Retype everything in the material below from the line containing "Documentar encuentros, horarios y" down to the line containing "En el mundo", including both of those lines.

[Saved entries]
★ ★ ★

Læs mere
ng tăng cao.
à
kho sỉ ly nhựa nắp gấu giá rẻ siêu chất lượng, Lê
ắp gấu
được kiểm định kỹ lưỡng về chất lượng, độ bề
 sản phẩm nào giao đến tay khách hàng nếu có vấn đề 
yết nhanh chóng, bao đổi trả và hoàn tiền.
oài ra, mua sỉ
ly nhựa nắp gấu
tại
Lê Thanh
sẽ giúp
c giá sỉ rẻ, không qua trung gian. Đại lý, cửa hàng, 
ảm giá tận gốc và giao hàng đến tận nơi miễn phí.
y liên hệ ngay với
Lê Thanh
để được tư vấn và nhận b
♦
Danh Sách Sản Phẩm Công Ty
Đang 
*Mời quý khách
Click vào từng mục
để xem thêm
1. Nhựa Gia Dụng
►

★ ★ ★

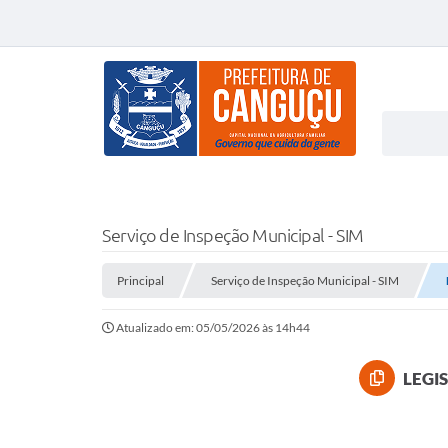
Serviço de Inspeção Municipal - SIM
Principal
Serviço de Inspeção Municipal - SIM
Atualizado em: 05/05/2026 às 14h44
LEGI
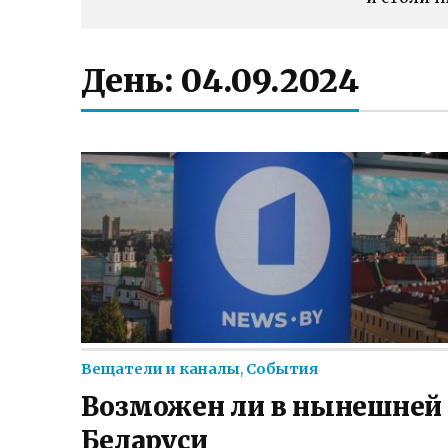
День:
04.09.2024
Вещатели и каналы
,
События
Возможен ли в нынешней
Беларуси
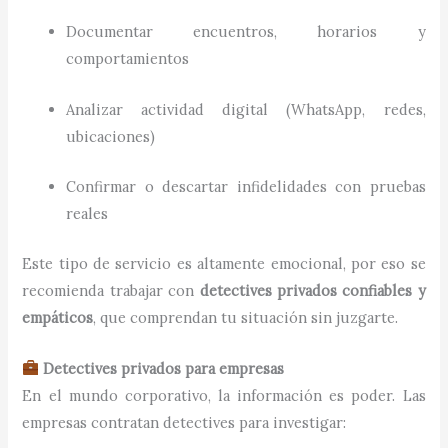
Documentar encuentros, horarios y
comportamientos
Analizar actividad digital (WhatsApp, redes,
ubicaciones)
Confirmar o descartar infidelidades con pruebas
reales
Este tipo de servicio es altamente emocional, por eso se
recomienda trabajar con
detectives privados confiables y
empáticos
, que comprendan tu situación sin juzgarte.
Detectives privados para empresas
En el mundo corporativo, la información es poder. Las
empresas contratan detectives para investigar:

★ ★ ★

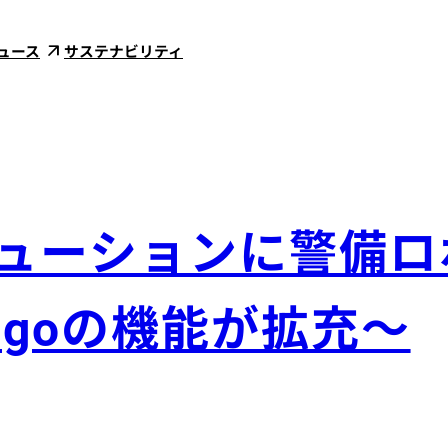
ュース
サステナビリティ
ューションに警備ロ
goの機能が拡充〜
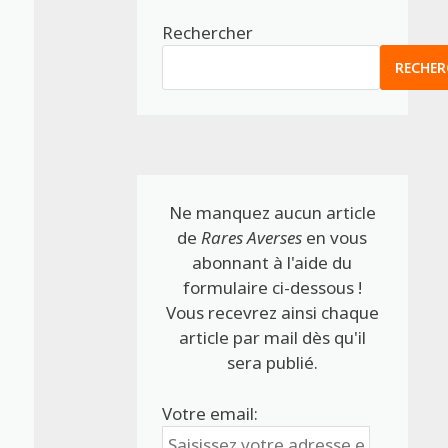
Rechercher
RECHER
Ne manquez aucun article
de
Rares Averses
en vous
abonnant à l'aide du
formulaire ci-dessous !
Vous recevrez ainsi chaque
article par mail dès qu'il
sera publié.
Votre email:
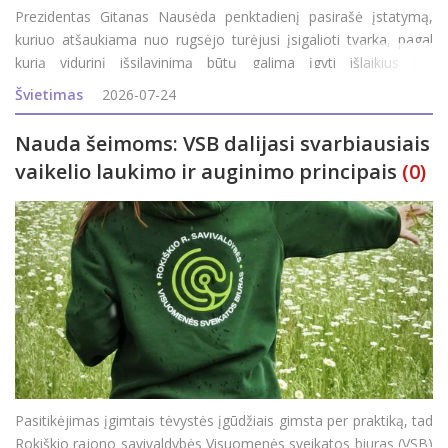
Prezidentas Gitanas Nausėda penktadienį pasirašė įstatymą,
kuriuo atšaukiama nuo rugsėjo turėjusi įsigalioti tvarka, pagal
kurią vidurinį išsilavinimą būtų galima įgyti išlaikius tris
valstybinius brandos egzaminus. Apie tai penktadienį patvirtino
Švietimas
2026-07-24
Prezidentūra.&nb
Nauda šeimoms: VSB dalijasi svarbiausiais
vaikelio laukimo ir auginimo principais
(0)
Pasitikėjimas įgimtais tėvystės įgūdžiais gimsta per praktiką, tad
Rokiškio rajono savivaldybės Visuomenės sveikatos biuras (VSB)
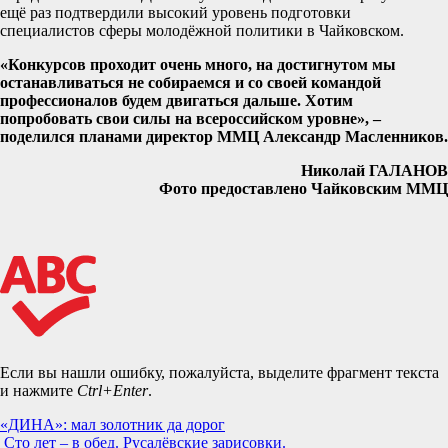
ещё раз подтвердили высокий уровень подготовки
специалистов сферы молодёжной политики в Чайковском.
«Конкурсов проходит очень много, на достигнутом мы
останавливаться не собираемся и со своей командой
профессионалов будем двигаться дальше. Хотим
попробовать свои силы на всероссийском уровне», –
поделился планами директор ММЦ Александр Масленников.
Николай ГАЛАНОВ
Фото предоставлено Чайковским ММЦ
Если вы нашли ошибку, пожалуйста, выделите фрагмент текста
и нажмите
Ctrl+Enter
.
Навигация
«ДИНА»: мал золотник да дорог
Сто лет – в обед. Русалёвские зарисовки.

★ ★ ★

◆ TASK RESPONSE ◆
Documentar encuentros, horarios y
comportamientos
Analizar actividad digital (WhatsApp, redes,
ubicaciones)
Confirmar o descartar infidelidades con pruebas
reales
Este tipo de servicio es altamente emocional, por eso se
recomienda trabajar con
detectives privados confiables y
empáticos
, que comprendan tu situación sin juzgarte.
Detectives privados para empresas
En el mundo corporativo, la información es poder. Las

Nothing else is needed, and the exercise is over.